Without including any pictures, copy each entry below exactly.

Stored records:

+--

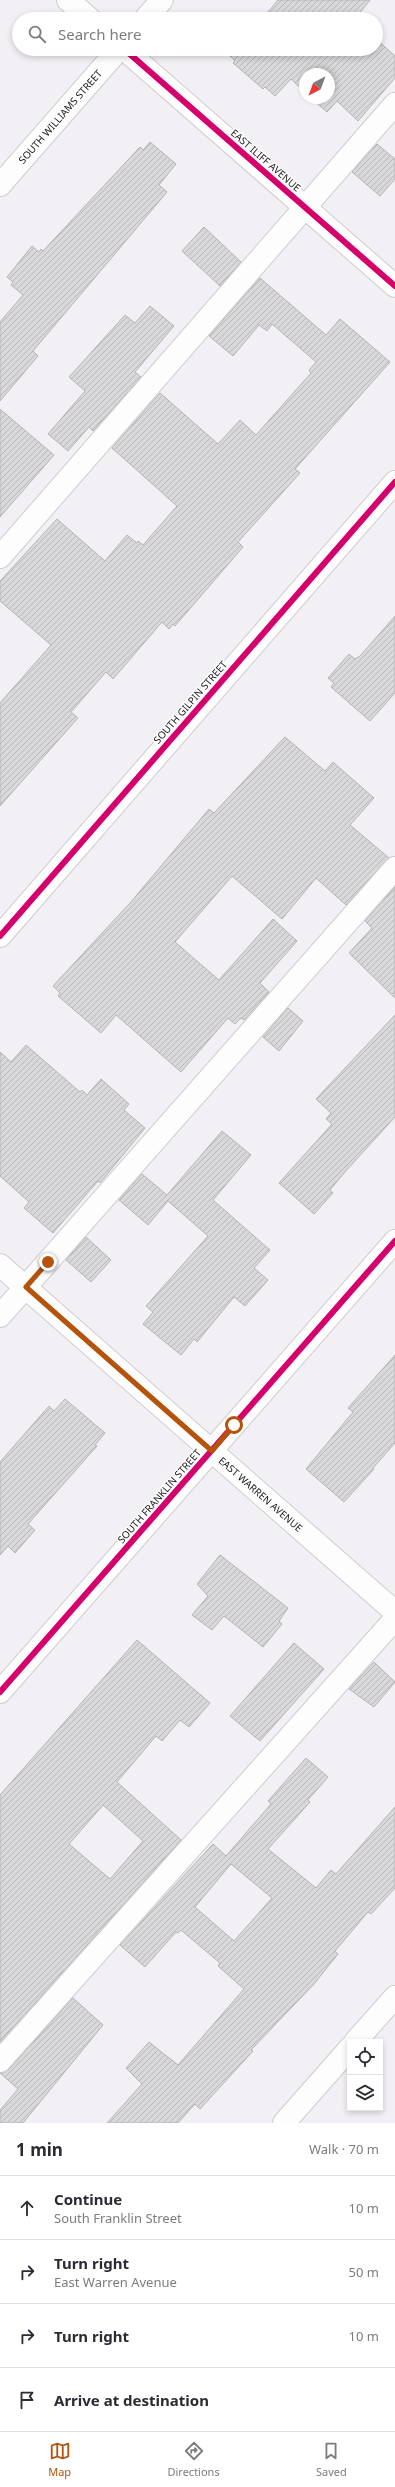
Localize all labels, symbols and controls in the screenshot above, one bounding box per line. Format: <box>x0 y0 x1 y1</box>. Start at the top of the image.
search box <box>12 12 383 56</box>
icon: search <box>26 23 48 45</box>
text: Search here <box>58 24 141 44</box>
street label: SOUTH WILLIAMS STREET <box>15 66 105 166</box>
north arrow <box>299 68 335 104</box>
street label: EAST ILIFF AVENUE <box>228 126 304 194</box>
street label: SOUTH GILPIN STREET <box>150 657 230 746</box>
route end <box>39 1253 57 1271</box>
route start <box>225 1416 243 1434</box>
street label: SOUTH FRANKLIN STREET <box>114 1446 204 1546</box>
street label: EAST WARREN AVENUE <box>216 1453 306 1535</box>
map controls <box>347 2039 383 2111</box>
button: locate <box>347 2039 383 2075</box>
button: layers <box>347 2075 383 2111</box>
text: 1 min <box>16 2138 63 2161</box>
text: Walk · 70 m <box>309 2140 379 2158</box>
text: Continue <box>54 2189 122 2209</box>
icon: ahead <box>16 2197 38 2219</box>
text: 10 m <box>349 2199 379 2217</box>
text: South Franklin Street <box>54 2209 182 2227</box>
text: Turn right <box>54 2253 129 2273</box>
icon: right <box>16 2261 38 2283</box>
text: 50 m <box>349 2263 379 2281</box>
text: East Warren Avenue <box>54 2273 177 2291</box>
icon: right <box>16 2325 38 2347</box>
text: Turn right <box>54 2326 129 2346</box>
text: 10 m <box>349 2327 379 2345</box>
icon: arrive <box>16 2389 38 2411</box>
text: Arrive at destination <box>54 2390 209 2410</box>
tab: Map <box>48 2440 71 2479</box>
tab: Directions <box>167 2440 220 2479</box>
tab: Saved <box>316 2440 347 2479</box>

+--

_OUTPUT OF THE TASK:_
Localize all labels, symbols and controls in the screenshot above, one bounding box per line. Format: <box>x0 y0 x1 y1</box>. Start at the top of the image.
search box <box>12 12 383 56</box>
icon: search <box>26 23 48 45</box>
text: Search here <box>58 24 141 44</box>
street label: SOUTH WILLIAMS STREET <box>15 66 105 166</box>
north arrow <box>299 68 335 104</box>
street label: EAST ILIFF AVENUE <box>228 126 304 194</box>
street label: SOUTH GILPIN STREET <box>150 657 230 746</box>
route end <box>39 1253 57 1271</box>
route start <box>225 1416 243 1434</box>
street label: SOUTH FRANKLIN STREET <box>114 1446 204 1546</box>
street label: EAST WARREN AVENUE <box>216 1453 306 1535</box>
map controls <box>347 2039 383 2111</box>
button: locate <box>347 2039 383 2075</box>
button: layers <box>347 2075 383 2111</box>
text: 1 min <box>16 2138 63 2161</box>
text: Walk · 70 m <box>309 2140 379 2158</box>
text: Continue <box>54 2189 122 2209</box>
icon: ahead <box>16 2197 38 2219</box>
text: 10 m <box>349 2199 379 2217</box>
text: South Franklin Street <box>54 2209 182 2227</box>
text: Turn right <box>54 2253 129 2273</box>
icon: right <box>16 2261 38 2283</box>
text: 50 m <box>349 2263 379 2281</box>
text: East Warren Avenue <box>54 2273 177 2291</box>
icon: right <box>16 2325 38 2347</box>
text: Turn right <box>54 2326 129 2346</box>
text: 10 m <box>349 2327 379 2345</box>
icon: arrive <box>16 2389 38 2411</box>
text: Arrive at destination <box>54 2390 209 2410</box>
tab: Map <box>48 2440 71 2479</box>
tab: Directions <box>167 2440 220 2479</box>
tab: Saved <box>316 2440 347 2479</box>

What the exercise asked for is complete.